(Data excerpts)
■ ■ ■ ■ ■ ■ ■

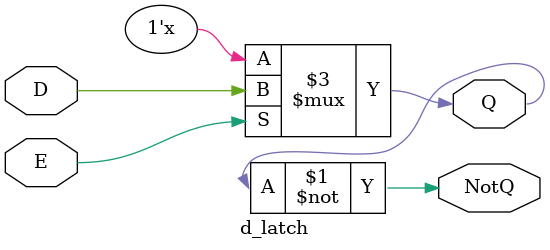
<source format=v>
module d_latch(
    input D, E,
    output NotQ,
    output reg Q
    );
    
    assign NotQ = ~Q;

    always @(D, E) begin
        if (E)
            Q <= D;
    end
endmodule
</source>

■ ■ ■ ■ ■ ■ ■

* [EXERCISE REQUIREMENTS]: What's needed is an exact copy of every entry, free of pictures.

* [ANSWER TO THIS TASK]:
<source format=v>
module d_latch(
    input D, E,
    output NotQ,
    output reg Q
    );
    
    assign NotQ = ~Q;

    always @(D, E) begin
        if (E)
            Q <= D;
    end
endmodule
</source>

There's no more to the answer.